**INPUT DATA**.
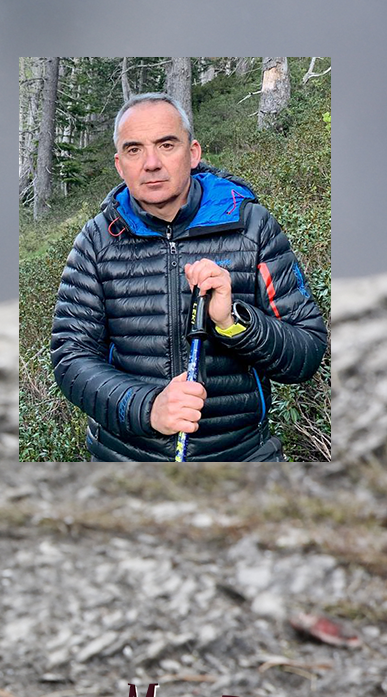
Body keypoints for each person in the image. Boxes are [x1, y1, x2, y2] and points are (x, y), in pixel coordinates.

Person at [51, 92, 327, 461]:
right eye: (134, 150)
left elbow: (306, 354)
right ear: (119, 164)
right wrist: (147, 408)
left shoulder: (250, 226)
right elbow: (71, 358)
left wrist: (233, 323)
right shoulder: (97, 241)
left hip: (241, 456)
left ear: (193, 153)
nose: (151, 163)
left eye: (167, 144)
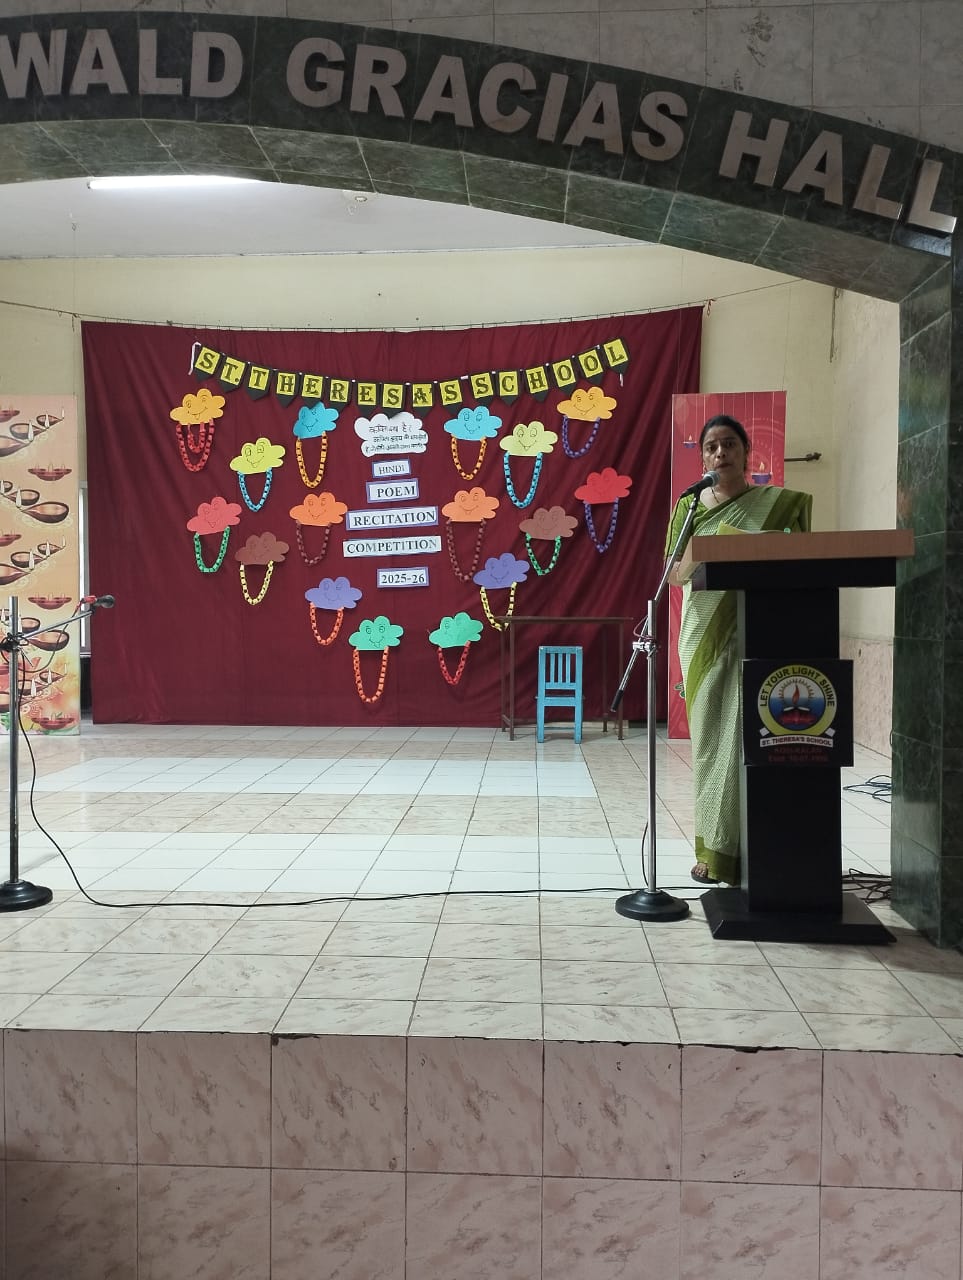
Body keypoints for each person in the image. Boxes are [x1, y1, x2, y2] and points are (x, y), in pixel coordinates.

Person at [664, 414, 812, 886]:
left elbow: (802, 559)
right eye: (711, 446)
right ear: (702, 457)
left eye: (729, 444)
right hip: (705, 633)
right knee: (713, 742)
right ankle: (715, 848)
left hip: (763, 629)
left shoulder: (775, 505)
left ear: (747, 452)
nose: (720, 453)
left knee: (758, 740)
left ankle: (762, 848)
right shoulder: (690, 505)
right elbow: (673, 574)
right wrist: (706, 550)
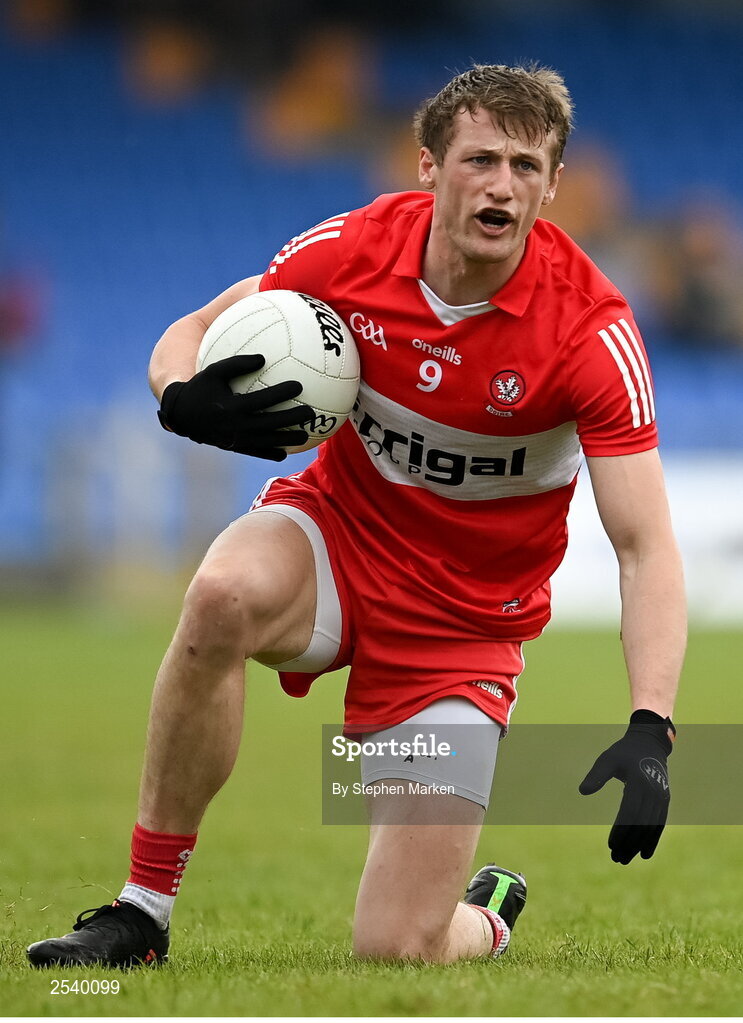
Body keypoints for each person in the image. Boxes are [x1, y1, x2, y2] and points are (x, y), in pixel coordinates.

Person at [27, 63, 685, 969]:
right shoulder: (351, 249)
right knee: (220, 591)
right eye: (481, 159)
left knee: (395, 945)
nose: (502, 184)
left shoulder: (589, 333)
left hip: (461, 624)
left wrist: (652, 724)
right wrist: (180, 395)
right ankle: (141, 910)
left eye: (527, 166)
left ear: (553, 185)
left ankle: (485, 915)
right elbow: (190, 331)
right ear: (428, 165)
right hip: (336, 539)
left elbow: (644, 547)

* * *

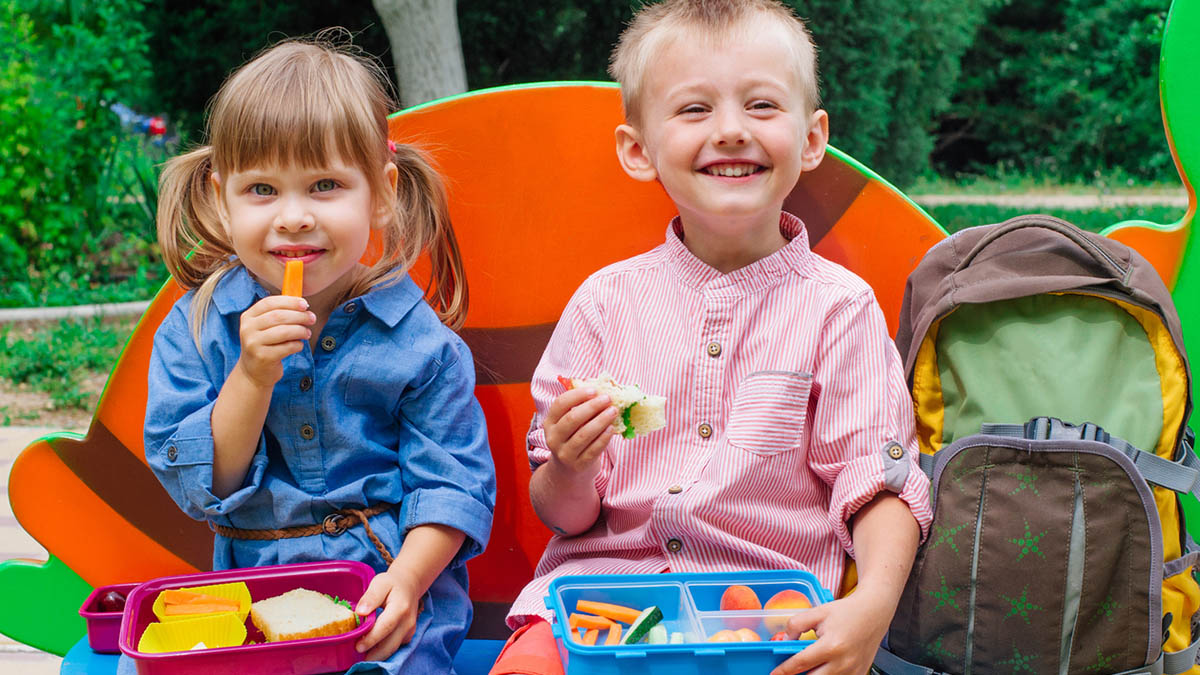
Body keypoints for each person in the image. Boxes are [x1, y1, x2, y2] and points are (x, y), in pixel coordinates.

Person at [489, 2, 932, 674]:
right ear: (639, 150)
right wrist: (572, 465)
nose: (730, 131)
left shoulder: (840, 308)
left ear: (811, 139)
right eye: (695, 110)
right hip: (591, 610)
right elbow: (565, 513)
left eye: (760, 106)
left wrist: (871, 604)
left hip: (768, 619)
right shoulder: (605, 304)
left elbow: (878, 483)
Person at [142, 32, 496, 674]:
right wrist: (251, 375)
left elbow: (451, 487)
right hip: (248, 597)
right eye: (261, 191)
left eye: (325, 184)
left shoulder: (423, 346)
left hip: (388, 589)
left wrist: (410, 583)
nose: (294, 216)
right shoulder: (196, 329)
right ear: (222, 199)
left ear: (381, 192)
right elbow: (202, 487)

**HOW TO COMPLETE THIS TASK**.
Precisely the lines between those holding "left elbow: (451, 487)" and "right elbow: (202, 487)", inclusive, are to be reproduced from the listing above, with nothing added.

**SOLUTION**.
left elbow: (451, 487)
right hip: (248, 597)
right eye: (261, 191)
left eye: (325, 184)
left shoulder: (423, 346)
left hip: (388, 589)
left wrist: (410, 583)
nose: (294, 216)
right shoulder: (196, 329)
right ear: (222, 199)
left ear: (381, 192)
right elbow: (202, 487)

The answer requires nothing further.